Mazedonische Ferkelei oder Poesie beim Song Contest? Lost and Fffffffff


Für das Finale beim Eurovision Song Contest hat es für Bojan Trajkovski und Marija Ivanovska, die beiden Musiker von Eye Cue, zwar nicht gereicht, ihr Lied "Lost and Found" hinterließ trotzdem einen bleibenden Eindruck.

Das lag allerdings weniger an der etwas holprigen musikalischen Darbietung, sondern vielmehr an den recht eindeutigen Textzeilen der Nummer, die nur sehr schwer in eine andere als eine sexuelle Richtung gedeutet werden können.

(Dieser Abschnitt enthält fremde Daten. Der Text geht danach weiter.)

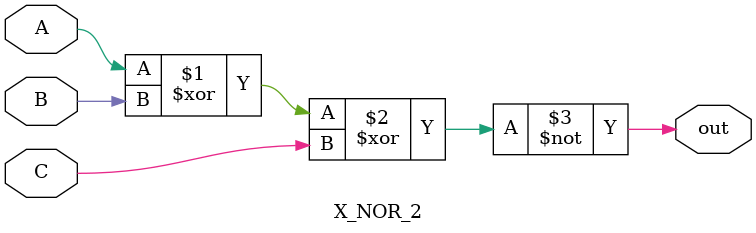
<source format=v>
`timescale 1ns / 1ps
module X_NOR_2(input A,B,C, output out
    );
	xnor(out,A,B,C);
endmodule

</source>
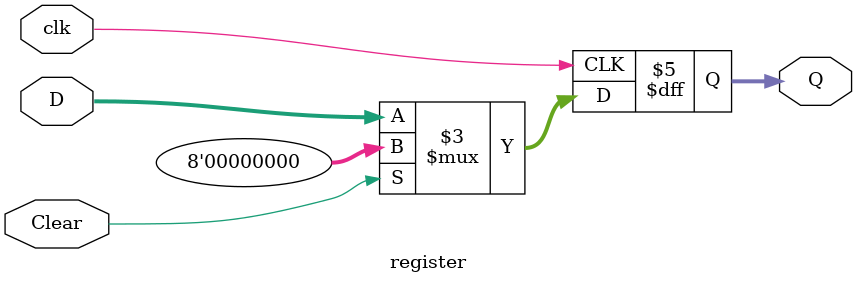
<source format=v>
module register(
input [7:0] D,
input clk,
input Clear,
output reg [7:0] Q);

always @(posedge clk)
if(Clear)
Q= 0 ;
else
Q= D ;
endmodule
</source>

Auch weil Sängerin Marija in gewissen Passagen nach Lost and Found einfach nur Lost and Ffffff singt.



Ausschnitte aus dem Text:

Komm und nimm mich, ich kann dir zeigen wie es geht 
Komm und nimm mich, wenn keiner in der Nähe ist...

Wenn du mich willst, kann ich dir sagen worum es wirklich geht 
Du stehst im Schatten, ich frag mich warum 
Bist du in der Finsternis

Ich will eine tiefere, tiefere Liebe 
Ich will dich an meiner Seite 
Lass mich einfach tiefer, geh du tiefer...
Lost and Ffffff

Outfit der Sängerin sorgt in Mazedonien für Gelächter


Sängerin Marija zeigte gern ihre hübschen Beine, und nicht wenige wollen diese auch zu gern sehen. Jedoch sorgte das Outfit beim Auftritt im ESC Halbfinale für Gelächter in den mazedonischen Social Medias.



So wurde das "Kleid" von Marija mit einem Kartoffelsack verglichen, da Marija ihre "Kartoffeln sehr gut verpackt hätte" heißt es unter anderem auf Twitter. Das Bild ging in Mazedonien und bei den Aussiedlern viral, aber auch die globalen Medien konnten sich keine Seitenhiebe verkneifen.

So postete BBC auf dem "BBC Eurovision" Twitter Profil ein kurzes animiertes Bild das die Sängerin von Eye Cue zeigt.


"Es ist nicht verkehrt herum Mama, das ist die neue Mode" lautete der Tweet der über 1000 Likes bekam.